DATA RECORDS Start Marker
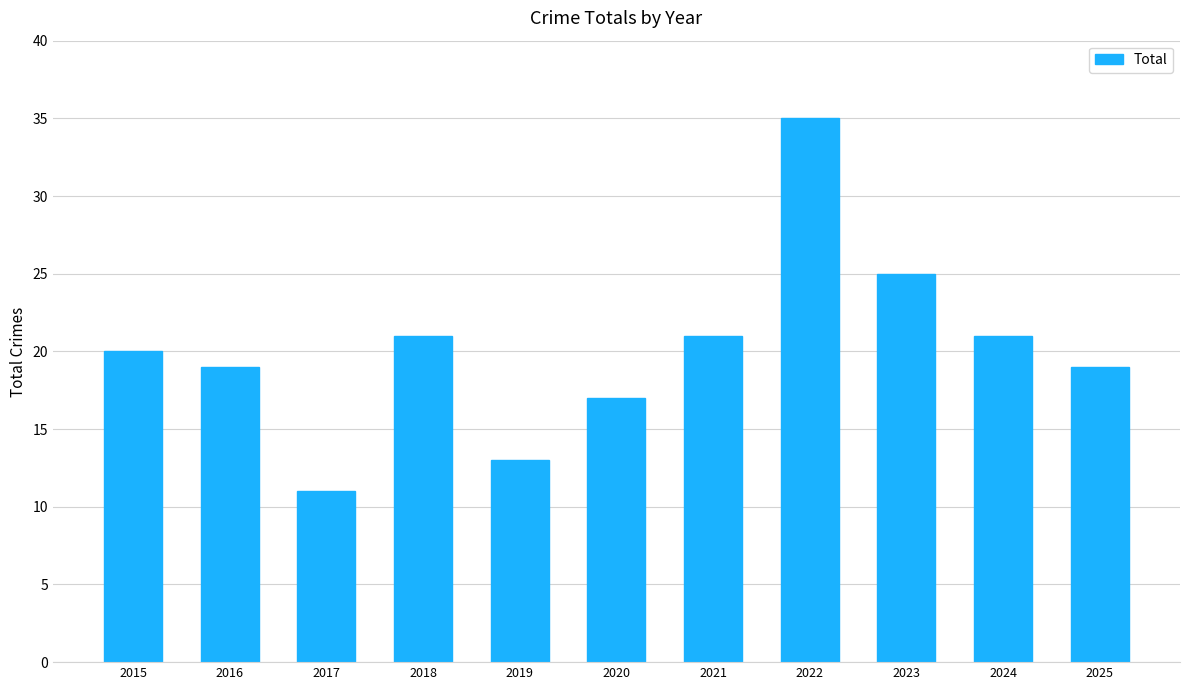

What is the average value?

20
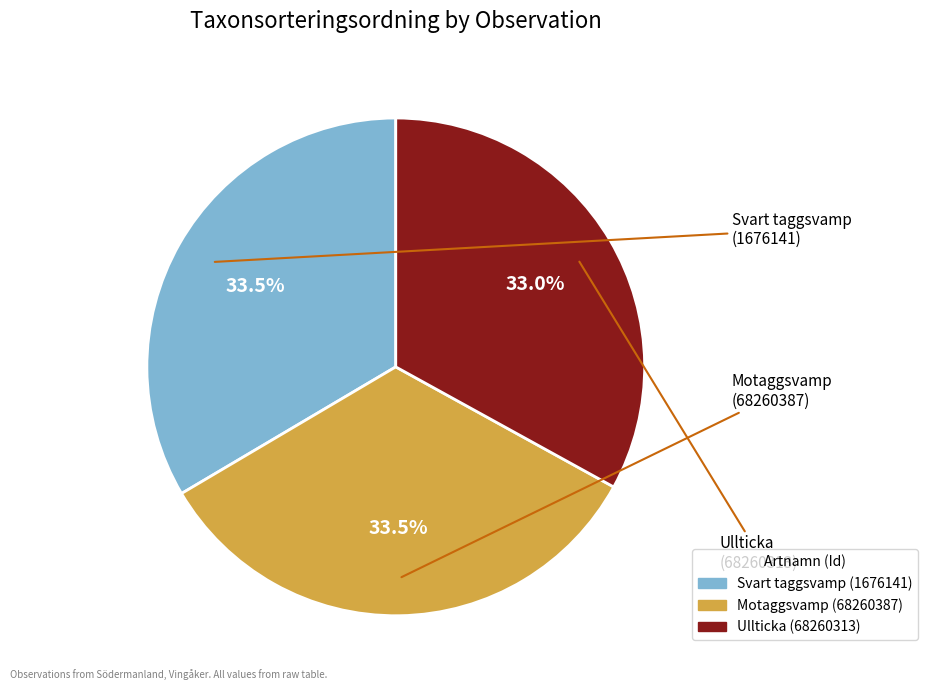

What is the ratio of the value at Ullticka (68260313) to the value at Motaggsvamp (68260387)?

1.0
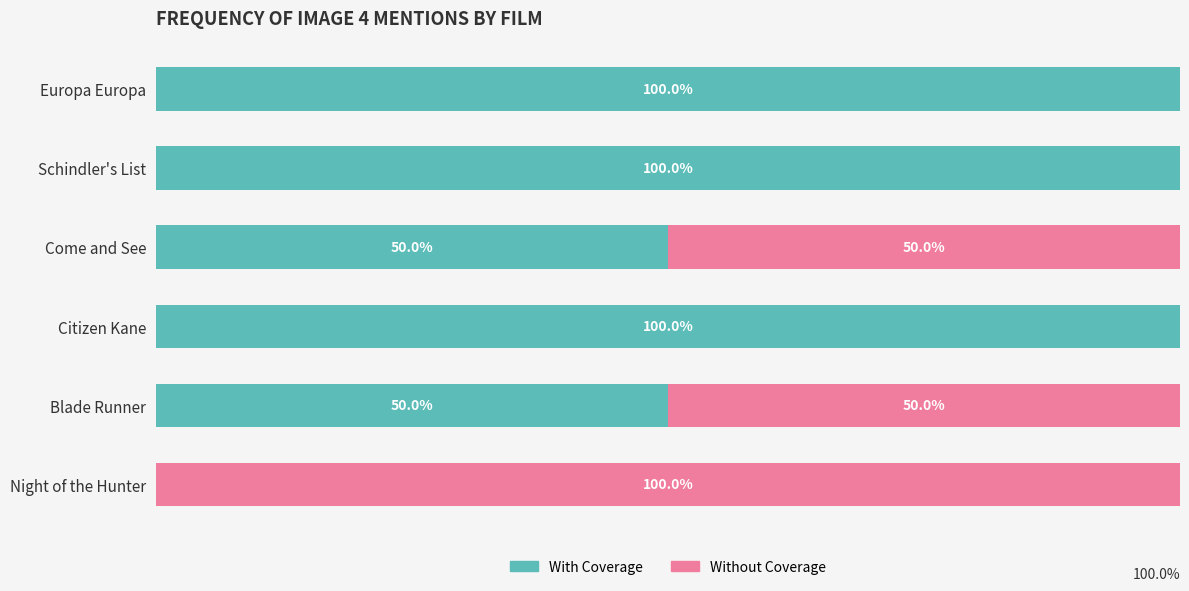

What are all the series names shown in the legend?

With Coverage, Without Coverage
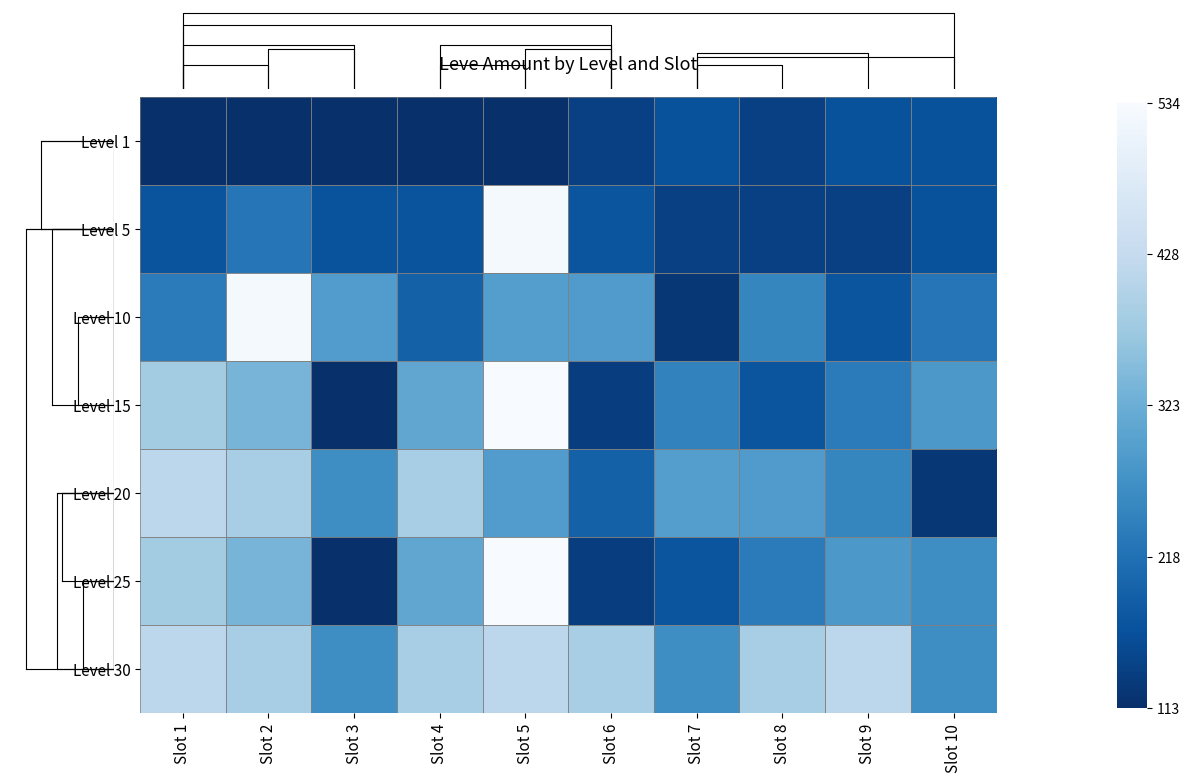

Read the Level 1 value at Slot 6, to the nearest 5.

140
DATA RECORDS End Marker
## WHAT IS EXPECTED
Rewrite the data above with every instance of "value" changed to "figure" and all other text kept identical. Omit the pictures from the reproduced data.

## ANSWER TO THIS TASK
What is the average figure?

20

What is the ratio of the figure at Ullticka (68260313) to the figure at Motaggsvamp (68260387)?

1.0

What are all the series names shown in the legend?

With Coverage, Without Coverage

Read the Level 1 figure at Slot 6, to the nearest 5.

140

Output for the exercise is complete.